DOCUMENT PASSAGE
"""

William Francis Hare, 5th Earl of Listowel,  (28 September 1906 – 12 March 1997), styled Viscount Ennismore between 1924 and 1931, was an Anglo-Irish peer and Labour politician. He was the last Secretary of State for India as well as the last Governor-General of Ghana.

Background and education
Lord Listowel was the eldest son of Richard Hare, 4th Earl of Listowel, and Freda, daughter of Francis Vanden-Bempde-Johnstone, 2nd Baron Derwent. John Hare, 1st Viscount Blakenham, a Conservative Cabinet minister, was his younger brother. He was educated at Eton College, Balliol College, Oxford, Magdalene College, Cambridge and King's College London (PhD, 1932).

Political career
Listowel served as a lieutenant in the Intelligence Corps. He entered the House of Lords on the death of his father in November 1931, by right of the United Kingdom peerage of Baron Hare, and made his maiden speech in March of the following year. He was a Labour Party whip in the Lords from 1941 to 1944 and Deputy Leader of the House of Lords and Under-Secretary of State for India and Burma from 1944 to 1945. 

When Labour came to power in 1945 under Clement Attlee, Listowel was appointed Postmaster General, a post he held until April 1947, and was briefly Minister of Information between February and March 1946, when the office was abolished.

In April 1947 he entered the cabinet as Secretary of State for India and Burma. Prime Minister Clement Attlee, however, made all the government's major decisions regarding India. After India gained independence in August 1947, his cabinet title became Secretary of State for Burma, working from the Burma Office, but in January 1948 this too was abolished, when Burma also gained independence, and Listowel then left the cabinet. He continued to serve under Attlee as Minister of State for Colonial Affairs from 1948 to 1950 and as Joint Parliamentary Secretary to the Ministry of Agriculture and Fisheries from 1950 to 1951. In 1957 he was appointed Governor-General of Ghana, a post he held until 1960, when Ghana became a Republic. He was later Chairman of Committees in the House of Lords between 1965 and 1976. He remained an active member of the House of Lords, speaking for the last time in July 1995, aged 88.

"""

WHAT YOU WILL DO
1 > From the Earl of Listowel biography, write out the passage from "Political career" up to and including "office was abolished.".
2 > Translate this sentence from the Earl of Listowel biography into Spanish: "He was the last Secretary of State for India as well as the last Governor-General of Ghana."

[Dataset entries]
"""

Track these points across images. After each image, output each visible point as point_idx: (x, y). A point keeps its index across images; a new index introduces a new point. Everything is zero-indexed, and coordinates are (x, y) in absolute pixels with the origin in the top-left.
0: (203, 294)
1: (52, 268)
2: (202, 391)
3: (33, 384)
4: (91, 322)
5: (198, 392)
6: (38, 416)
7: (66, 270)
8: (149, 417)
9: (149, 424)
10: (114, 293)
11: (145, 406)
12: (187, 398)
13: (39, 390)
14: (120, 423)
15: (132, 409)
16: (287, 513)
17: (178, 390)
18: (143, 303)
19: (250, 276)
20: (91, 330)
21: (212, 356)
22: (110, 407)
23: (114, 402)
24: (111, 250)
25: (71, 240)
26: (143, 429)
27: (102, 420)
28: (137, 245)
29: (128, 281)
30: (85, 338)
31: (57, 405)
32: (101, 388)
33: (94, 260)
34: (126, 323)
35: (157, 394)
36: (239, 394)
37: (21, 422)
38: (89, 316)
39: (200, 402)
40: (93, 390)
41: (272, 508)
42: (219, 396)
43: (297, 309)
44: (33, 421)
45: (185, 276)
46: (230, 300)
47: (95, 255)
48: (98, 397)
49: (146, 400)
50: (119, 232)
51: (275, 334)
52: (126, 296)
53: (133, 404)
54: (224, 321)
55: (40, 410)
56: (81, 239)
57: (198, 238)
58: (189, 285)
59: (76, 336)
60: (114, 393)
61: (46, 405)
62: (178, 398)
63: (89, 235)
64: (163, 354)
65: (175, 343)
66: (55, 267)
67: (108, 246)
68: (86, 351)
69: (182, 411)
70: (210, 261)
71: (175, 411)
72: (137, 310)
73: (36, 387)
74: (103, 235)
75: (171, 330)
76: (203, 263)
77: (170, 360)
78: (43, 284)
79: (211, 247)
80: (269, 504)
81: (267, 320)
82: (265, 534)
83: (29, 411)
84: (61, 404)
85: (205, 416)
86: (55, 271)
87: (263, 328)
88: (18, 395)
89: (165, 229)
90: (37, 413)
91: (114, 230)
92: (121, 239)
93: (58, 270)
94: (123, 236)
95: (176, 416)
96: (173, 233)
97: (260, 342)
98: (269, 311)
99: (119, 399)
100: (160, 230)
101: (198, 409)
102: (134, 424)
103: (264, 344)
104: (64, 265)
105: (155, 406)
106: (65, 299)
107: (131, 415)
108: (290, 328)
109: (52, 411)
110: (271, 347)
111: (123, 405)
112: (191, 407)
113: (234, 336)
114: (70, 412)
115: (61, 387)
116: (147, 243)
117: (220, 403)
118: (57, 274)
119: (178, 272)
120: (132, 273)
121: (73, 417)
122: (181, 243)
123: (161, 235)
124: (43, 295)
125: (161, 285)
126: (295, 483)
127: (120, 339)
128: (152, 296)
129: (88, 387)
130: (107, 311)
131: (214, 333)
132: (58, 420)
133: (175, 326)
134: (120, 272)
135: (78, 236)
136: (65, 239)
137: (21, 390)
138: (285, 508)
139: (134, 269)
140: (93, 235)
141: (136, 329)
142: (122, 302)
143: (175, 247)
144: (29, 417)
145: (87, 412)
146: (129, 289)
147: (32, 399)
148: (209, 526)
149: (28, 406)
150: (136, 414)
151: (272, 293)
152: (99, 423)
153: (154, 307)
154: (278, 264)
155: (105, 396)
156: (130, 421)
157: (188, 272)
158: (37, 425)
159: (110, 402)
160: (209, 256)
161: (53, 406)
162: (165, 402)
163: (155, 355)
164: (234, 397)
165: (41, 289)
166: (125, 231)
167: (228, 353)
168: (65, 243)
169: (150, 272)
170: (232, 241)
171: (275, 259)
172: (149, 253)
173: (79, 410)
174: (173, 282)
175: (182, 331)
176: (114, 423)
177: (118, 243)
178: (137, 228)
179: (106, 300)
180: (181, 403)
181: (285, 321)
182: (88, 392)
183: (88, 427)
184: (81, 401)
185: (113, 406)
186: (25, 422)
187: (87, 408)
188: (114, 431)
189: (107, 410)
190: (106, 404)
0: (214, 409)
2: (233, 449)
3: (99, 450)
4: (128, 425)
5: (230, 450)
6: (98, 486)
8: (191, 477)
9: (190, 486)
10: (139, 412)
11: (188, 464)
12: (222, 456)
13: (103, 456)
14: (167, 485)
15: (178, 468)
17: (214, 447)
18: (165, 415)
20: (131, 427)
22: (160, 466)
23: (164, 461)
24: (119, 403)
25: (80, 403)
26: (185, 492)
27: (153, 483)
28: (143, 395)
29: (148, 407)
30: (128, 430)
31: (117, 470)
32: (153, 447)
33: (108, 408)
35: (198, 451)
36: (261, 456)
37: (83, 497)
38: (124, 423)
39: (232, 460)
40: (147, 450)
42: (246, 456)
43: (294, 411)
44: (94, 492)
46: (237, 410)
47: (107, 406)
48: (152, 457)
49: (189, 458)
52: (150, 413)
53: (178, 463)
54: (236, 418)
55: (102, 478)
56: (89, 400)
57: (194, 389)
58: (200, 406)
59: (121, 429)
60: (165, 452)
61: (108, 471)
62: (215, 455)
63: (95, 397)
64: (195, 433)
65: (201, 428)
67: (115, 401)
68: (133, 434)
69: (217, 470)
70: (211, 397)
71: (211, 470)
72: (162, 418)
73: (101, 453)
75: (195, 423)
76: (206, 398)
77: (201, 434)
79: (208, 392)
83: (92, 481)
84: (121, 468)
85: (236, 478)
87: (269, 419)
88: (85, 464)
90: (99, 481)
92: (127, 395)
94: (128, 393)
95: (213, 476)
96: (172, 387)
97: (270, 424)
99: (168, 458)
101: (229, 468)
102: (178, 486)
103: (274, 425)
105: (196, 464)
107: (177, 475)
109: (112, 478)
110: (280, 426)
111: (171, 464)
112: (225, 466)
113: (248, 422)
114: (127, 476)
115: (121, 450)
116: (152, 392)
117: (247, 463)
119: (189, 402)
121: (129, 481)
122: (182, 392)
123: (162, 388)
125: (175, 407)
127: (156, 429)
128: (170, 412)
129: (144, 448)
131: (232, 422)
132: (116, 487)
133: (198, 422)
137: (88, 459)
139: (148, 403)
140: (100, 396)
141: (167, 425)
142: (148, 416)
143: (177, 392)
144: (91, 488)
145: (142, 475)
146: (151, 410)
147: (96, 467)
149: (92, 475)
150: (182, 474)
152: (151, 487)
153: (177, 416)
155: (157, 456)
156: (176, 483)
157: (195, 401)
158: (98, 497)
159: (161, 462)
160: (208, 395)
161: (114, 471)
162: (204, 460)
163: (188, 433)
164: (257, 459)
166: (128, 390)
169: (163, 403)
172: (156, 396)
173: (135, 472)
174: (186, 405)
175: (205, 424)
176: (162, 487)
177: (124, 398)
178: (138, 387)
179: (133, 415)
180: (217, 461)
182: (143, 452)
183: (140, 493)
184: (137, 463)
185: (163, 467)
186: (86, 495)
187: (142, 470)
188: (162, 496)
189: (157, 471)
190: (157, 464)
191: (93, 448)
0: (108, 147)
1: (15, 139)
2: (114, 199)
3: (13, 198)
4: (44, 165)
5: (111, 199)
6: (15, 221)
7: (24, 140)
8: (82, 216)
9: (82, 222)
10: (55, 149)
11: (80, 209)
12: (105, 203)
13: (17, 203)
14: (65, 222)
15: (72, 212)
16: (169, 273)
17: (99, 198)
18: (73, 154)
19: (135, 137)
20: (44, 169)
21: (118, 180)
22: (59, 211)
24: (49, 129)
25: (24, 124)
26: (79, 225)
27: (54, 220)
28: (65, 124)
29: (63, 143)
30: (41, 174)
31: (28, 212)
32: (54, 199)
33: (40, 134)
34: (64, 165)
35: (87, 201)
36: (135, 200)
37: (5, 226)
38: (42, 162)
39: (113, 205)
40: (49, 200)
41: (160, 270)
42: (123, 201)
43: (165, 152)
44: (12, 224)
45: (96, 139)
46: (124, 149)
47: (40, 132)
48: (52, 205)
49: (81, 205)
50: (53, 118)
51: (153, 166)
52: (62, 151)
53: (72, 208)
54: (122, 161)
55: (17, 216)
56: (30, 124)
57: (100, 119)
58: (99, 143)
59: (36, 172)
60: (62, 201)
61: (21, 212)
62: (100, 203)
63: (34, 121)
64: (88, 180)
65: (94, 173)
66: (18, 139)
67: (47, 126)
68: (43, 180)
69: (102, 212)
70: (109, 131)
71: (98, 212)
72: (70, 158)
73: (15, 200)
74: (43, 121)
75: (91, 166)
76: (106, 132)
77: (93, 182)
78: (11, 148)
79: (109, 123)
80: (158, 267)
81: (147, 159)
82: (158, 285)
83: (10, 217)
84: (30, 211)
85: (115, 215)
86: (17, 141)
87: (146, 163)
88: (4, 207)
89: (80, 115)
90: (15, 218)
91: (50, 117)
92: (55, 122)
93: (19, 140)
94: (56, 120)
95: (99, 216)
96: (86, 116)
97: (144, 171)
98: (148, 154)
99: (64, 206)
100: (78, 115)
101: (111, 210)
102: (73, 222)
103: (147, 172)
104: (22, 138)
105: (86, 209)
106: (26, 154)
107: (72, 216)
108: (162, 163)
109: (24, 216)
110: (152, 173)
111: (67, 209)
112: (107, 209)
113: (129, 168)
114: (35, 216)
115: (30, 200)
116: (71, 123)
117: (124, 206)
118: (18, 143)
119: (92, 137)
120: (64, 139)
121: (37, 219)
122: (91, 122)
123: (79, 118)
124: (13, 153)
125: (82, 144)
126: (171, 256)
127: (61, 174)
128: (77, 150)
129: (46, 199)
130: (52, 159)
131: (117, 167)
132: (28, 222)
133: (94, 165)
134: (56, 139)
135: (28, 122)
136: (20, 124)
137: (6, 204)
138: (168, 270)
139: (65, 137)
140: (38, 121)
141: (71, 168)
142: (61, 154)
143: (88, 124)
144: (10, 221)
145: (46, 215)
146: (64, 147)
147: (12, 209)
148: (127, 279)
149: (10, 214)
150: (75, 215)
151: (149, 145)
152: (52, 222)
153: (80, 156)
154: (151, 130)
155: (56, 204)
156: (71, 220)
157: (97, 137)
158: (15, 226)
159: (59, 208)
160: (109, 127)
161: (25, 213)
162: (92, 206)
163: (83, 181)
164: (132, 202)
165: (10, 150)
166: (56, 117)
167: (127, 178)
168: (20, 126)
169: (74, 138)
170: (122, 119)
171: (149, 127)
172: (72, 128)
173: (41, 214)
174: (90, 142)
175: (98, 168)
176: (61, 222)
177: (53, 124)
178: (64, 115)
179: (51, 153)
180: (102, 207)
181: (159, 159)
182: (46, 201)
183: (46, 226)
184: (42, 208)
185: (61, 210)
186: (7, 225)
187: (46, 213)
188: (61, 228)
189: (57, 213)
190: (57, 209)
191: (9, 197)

"""

SOLUTIONS BY TASK
1 >
Political career
Listowel served as a lieutenant in the Intelligence Corps. He entered the House of Lords on the death of his father in November 1931, by right of the United Kingdom peerage of Baron Hare, and made his maiden speech in March of the following year. He was a Labour Party whip in the Lords from 1941 to 1944 and Deputy Leader of the House of Lords and Under-Secretary of State for India and Burma from 1944 to 1945. 

When Labour came to power in 1945 under Clement Attlee, Listowel was appointed Postmaster General, a post he held until April 1947, and was briefly Minister of Information between February and March 1946, when the office was abolished.

2 > Fue el último secretario de Estado para la India, así como el último gobernador general de Ghana.